Paylaş
Boğa dehşet dolu gözlerle baktı. Koca gövdesi havada dönmeye başladı, kasap koca bir bıçakla yanaştı...
Müftü Mustafa Altun yerinden kalkarak itiraz etti...
Çocukların gözü önünde, canlıya böyle eziyet ederek, ilkel biçimde kurban kesmenin din açısından caiz olmadığını, bunu hemen durdurmalarını istedi.
Ama boğanın kanı sokaktan aşağıya doğru aktı...
Müftü orayı terk etti...
*
Sağ ol sevgili Müftü...
Adını ve o haberde gördüğüm aydınlık yüzünü hiç unutmayacağım.

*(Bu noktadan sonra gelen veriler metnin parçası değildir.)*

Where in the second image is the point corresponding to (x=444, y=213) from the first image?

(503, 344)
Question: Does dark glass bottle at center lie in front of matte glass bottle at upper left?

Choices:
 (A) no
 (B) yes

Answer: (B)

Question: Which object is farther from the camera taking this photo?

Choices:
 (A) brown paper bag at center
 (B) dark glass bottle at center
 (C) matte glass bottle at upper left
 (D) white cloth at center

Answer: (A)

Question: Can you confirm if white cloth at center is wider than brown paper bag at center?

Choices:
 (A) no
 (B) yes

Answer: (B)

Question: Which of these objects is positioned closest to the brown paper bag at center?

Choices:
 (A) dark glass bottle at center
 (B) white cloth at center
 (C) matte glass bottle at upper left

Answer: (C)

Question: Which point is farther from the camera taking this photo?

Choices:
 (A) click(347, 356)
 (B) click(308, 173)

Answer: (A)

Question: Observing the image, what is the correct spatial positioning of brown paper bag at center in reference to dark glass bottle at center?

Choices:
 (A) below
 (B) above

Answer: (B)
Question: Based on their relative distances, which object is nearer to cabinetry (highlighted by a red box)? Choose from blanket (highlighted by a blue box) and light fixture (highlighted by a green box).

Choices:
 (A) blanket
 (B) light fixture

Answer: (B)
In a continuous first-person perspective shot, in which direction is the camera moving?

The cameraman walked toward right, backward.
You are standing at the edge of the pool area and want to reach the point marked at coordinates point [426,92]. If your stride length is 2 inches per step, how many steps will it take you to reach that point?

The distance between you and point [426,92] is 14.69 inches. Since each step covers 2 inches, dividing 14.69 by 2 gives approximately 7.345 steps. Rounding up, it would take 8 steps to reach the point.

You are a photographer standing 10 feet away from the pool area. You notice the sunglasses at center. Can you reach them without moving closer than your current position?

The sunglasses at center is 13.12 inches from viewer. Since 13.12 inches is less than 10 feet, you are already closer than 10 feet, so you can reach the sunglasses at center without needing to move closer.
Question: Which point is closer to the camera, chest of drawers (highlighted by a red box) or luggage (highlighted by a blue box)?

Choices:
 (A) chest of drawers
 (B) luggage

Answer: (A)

Yıllardır anlatmak istediklerimizi bir din adamı yüceliği ile ortaya koyup tepki gösterdiğin için sağ ol...
*
O kesilen bir boğaydı, lafım hayvanlardan dışarı, bir de “öküz” vardır...
Uygarlık ona hiçbir şey öğretemedi...
Dünya her gün insani değerlerle zenginleşirken, tek ayağından vince asılı bir canlıyı çocukların gözü önünde kesebilir o...
Bu cennet ülke hâlâ üçüncü dünya sıralamasındaysa, sorumlusu odur...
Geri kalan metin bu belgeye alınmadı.